Not sure what your point is but if I'm following you, the two wildcards are "if" and "specifications". In government contracting, those two words do not have concrete definitions (I'm a government contractor providing products and services to the DoD, DoE, and DHS.)


----------



## highvoltage (Apr 6, 2014)

I was just cranky after a long day. At first your comment came across as someone who spent their entire career using mil-spec hardware, but had never designed or built any. But your post says otherwise.

I also designed and built electronics for a variety of three-letter agencies. While the concept of lowest bidder can lead to less than desirable results, it doesn't mean it always does.

Anyway, enjoy the forum.


----------



## gunrunnerjohn (Nov 10, 2010)

The avionics equipment we built passed a 168 hour burn in at 85C before it shipped. Needless to say, some of it got a lot hotter inside, so storage was never a factor. For stuff that is outside the pressured cabin, it has to withstand extremes of heat and cold. You can be parked on the tarmac in the Persian Gulf or flying over Greenland at 45,000 feet, so heat and cold are a fact of life.

Even car electronics has to withstand pretty wide temperature swings, 140F in a car cab is not unusual in some areas. If you're in Phoenix, it hits 120F + at times, and it's a lot hotter in the car parked in the sun!


----------



## Lemonhawk (Sep 24, 2013)

A little circulating air will go a long way to keeping electronics working. But bringing an engine from an air conditioned environment into hot damp weather is bound to generate condensation and that can't be good for the moving parts.


----------



## ReverseEMF (Jun 21, 2017)

Different components have different Maximum Temperature specifications. And, the same type of component can have different ratings [e.g. _Commercial_, _Industrial_, _Military_, even _Automotive_] and each has a different allowable temperature range. Most can handle 90°F just fine -- BUT, if that component is dissipating power, then it will, likely, be running at a higher temperature than the ambient temperature. AND, as the ambient temperature goes up, so does that higher temperature -- in other words, a transistor that runs at 100°F when the ambient temp is 75°, will run hotter at, say, 85°.

Then, there's Mean Time Before Failure [MTBF]. This _statistical_ lifespan prediction can be compromised by running the part at higher temps. In other words, running electronic components hotter can shorten their lifespan.

Most components have available, a datasheet, that usually contains this information.

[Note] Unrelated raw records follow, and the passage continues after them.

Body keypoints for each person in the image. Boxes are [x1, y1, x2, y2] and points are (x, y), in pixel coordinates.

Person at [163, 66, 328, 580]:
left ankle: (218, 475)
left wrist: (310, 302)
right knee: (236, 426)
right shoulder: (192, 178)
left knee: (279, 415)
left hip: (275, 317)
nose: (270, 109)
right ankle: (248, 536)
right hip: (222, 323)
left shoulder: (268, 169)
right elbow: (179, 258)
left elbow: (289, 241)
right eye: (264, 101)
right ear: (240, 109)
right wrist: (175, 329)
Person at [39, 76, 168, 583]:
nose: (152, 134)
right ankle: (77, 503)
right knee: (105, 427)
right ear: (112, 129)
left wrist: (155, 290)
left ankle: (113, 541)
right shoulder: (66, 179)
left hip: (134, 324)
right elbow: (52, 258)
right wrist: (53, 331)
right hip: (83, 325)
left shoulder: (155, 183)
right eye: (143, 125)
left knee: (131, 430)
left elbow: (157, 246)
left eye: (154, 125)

What I often do, to find a component datasheet, is go to a site like Mouser, or Digikey and search on the component part number. Both these sites almost always have a link to a datasheet.

If a component is running too hot, then there are measures that can be applied to keep them running cooler:

Add a Heatsink.
Mount a fan on it.
Use a heatsink AND a fan.
Water cool it.
Use a Peltier device to cool it.


----------



## MichaelE (Mar 7, 2018)

Sodium chromate worked for us. As long as you weren't exposed to it directly.


----------



## ReverseEMF (Jun 21, 2017)

I reread your question and realized, there are other considerations besides electronics. I'm not as qualified to speak about them, but consider things like the effect of heat on plastics, lubrication, and other materials that might be within model train components.

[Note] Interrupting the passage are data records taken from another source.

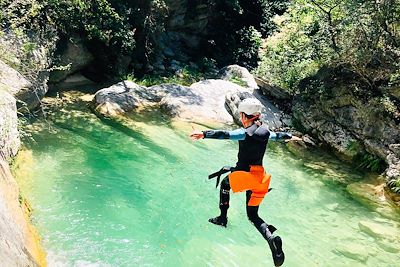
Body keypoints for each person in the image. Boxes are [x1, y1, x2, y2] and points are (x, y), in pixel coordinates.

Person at [190, 98, 301, 267]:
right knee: (253, 215)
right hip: (260, 179)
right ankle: (271, 240)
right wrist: (290, 136)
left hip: (245, 176)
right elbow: (278, 136)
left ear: (243, 115)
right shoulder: (265, 132)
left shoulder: (245, 133)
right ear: (257, 115)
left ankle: (222, 218)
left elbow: (225, 134)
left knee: (225, 184)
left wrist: (204, 134)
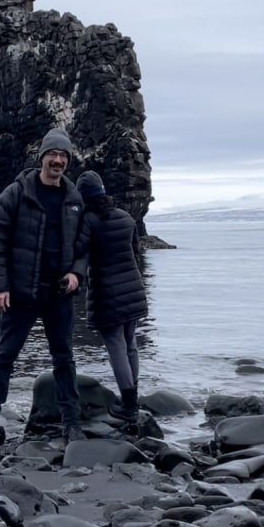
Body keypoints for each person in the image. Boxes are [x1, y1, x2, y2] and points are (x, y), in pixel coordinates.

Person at [0, 128, 89, 442]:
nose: (58, 160)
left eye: (63, 155)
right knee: (4, 356)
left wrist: (77, 274)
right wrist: (0, 286)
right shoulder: (16, 193)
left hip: (59, 294)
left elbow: (83, 246)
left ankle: (72, 424)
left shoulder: (74, 199)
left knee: (64, 359)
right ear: (41, 158)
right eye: (52, 154)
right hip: (22, 293)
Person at [75, 170, 147, 428]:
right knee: (130, 344)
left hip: (107, 292)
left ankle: (128, 405)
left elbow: (78, 250)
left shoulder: (89, 221)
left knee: (115, 346)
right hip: (134, 288)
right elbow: (136, 252)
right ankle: (133, 397)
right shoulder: (127, 218)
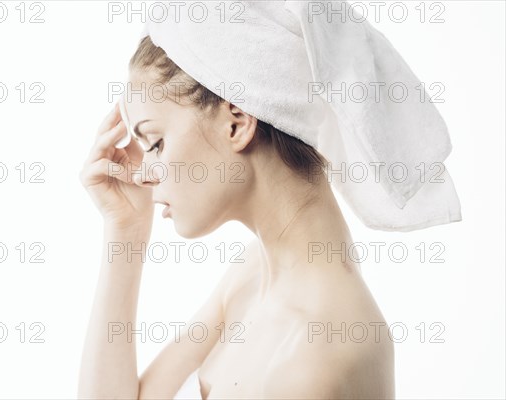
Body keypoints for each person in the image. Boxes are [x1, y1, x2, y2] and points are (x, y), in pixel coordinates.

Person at [76, 35, 395, 399]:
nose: (142, 174)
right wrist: (126, 231)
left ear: (237, 123)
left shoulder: (314, 361)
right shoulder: (254, 273)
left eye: (155, 144)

And, to reiterate, unpowered is different than powered. When powered, a locomotive will generate it's own heat, and that compounds the problem. Unpowered, 90° is probably not a concern. Powered, I can't say for sure. Perhaps, some sort of remote temperature sensor [bluetooth, Wifi, ???] installed within the locomotive housing, so the temps, in there, can be monitored/logged?


----------



## Gramps (Feb 28, 2016)

ReverseEMF said:


> I reread your question and realized, there are other considerations besides electronics. I'm not as qualified to speak about them, but consider things like the effect of heat on plastics, lubrication, and other materials that might be within model train components.
> 
> And, to reiterate, unpowered is different than powered. When powered, a locomotive will generate it's own heat, and that compounds the problem. Unpowered, 90° is probably not a concern. Powered, I can't say for sure. Perhaps, some sort of remote temperature sensor [bluetooth, Wifi, ???] installed within the locomotive housing, so the temps, in there, can be monitored/logged?


I have thought about the other considerations and because it's also so uncomfortable out there I have pretty shut down running the layout until after Labor Day.


----------



## gunrunnerjohn (Nov 10, 2010)

A good rule of thumb is if you can stand the heat at the layout, the trains will almost surely be fine.


----------



## Lemonhawk (Sep 24, 2013)

If your not going to run for awhile, then I would bring the high valued equipment in.


----------



## Gramps (Feb 28, 2016)

Lemonhawk said:


> If your not going to run for awhile, then I would bring the high valued equipment in.


Deleted, posted twice.


----------



## Gramps (Feb 28, 2016)

Lemonhawk said:


> If your not going to run for awhile, then I would bring the high valued equipment in.


I already did that, thanks.


----------